- **EXERCISE REQUIREMENTS**: Print the listing below word for word, from its first line through the line holding "family: Heleomyzidae", both included.

- **EXTRACTED INFORMATION**:
----

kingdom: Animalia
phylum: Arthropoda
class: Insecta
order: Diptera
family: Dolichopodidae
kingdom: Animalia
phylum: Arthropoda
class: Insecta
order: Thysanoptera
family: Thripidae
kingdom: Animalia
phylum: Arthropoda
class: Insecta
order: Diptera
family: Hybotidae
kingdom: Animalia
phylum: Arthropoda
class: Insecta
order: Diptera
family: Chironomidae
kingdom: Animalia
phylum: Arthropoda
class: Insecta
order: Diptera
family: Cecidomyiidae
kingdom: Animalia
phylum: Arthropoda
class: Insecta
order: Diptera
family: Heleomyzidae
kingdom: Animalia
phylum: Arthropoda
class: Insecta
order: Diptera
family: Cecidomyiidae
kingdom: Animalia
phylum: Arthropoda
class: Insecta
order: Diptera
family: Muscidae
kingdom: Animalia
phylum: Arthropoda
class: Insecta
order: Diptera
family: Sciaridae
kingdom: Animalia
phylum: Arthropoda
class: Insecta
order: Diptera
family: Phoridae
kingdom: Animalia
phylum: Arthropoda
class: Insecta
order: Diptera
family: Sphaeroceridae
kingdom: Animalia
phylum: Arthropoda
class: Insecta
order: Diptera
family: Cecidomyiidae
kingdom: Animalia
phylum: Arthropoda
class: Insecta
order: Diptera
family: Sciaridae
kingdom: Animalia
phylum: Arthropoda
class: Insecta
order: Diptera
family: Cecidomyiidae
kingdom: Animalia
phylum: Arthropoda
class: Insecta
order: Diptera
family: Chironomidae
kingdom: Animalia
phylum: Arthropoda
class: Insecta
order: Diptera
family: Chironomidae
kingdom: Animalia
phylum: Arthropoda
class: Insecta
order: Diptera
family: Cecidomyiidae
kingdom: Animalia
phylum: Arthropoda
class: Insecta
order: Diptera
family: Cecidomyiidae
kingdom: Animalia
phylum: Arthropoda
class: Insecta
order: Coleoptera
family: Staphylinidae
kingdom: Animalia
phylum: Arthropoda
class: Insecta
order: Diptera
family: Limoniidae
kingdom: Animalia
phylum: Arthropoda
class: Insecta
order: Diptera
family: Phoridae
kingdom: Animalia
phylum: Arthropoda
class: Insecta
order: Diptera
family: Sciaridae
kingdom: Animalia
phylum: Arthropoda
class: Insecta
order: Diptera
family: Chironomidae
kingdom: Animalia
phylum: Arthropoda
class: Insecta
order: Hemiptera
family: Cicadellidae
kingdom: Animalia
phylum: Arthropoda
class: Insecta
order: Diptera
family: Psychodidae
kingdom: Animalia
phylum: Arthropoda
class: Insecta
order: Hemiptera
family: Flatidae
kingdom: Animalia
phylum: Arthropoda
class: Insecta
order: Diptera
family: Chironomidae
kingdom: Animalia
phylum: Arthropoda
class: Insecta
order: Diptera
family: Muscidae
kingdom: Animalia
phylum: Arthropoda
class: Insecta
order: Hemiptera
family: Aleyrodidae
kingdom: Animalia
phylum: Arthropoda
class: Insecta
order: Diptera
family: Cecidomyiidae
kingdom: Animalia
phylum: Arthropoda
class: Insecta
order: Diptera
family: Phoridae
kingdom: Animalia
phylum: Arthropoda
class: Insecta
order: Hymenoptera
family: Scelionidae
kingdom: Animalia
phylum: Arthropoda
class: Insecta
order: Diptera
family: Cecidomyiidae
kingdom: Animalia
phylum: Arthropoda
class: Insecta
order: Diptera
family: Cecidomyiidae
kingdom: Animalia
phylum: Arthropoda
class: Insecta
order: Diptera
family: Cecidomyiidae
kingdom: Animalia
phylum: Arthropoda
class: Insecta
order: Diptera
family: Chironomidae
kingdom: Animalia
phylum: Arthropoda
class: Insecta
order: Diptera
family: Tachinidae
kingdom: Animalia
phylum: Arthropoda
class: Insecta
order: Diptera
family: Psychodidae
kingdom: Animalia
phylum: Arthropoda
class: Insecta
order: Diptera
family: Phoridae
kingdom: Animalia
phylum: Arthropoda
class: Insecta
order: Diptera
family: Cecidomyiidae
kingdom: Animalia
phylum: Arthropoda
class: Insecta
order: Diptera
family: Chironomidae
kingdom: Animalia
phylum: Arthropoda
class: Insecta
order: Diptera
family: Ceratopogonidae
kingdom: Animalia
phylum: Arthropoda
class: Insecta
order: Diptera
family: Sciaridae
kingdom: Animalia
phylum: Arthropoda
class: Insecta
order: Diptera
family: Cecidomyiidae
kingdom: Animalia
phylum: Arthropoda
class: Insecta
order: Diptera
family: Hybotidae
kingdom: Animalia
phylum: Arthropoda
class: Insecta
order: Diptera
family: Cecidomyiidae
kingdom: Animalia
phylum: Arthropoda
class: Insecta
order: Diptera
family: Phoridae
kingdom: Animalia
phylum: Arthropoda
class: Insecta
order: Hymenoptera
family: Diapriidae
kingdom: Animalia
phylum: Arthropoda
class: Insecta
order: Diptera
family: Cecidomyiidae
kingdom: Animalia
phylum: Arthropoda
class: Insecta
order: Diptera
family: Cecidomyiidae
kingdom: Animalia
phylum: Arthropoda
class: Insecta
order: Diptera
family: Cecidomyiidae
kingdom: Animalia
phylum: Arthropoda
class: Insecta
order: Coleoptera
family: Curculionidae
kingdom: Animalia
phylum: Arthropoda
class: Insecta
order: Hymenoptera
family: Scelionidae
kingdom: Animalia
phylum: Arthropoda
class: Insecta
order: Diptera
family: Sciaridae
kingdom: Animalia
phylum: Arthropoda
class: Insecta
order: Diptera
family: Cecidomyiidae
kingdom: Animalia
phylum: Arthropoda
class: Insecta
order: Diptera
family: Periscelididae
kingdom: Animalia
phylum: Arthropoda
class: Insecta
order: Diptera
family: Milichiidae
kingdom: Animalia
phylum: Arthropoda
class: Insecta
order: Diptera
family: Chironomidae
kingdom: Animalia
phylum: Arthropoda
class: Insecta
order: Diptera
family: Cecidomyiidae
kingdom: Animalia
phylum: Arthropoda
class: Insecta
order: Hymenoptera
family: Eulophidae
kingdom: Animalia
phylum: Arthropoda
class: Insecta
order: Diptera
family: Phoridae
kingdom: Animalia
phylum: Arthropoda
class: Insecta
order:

----

- **FINISHED ANSWER**:
kingdom: Animalia
phylum: Arthropoda
class: Insecta
order: Diptera
family: Dolichopodidae
kingdom: Animalia
phylum: Arthropoda
class: Insecta
order: Thysanoptera
family: Thripidae
kingdom: Animalia
phylum: Arthropoda
class: Insecta
order: Diptera
family: Hybotidae
kingdom: Animalia
phylum: Arthropoda
class: Insecta
order: Diptera
family: Chironomidae
kingdom: Animalia
phylum: Arthropoda
class: Insecta
order: Diptera
family: Cecidomyiidae
kingdom: Animalia
phylum: Arthropoda
class: Insecta
order: Diptera
family: Heleomyzidae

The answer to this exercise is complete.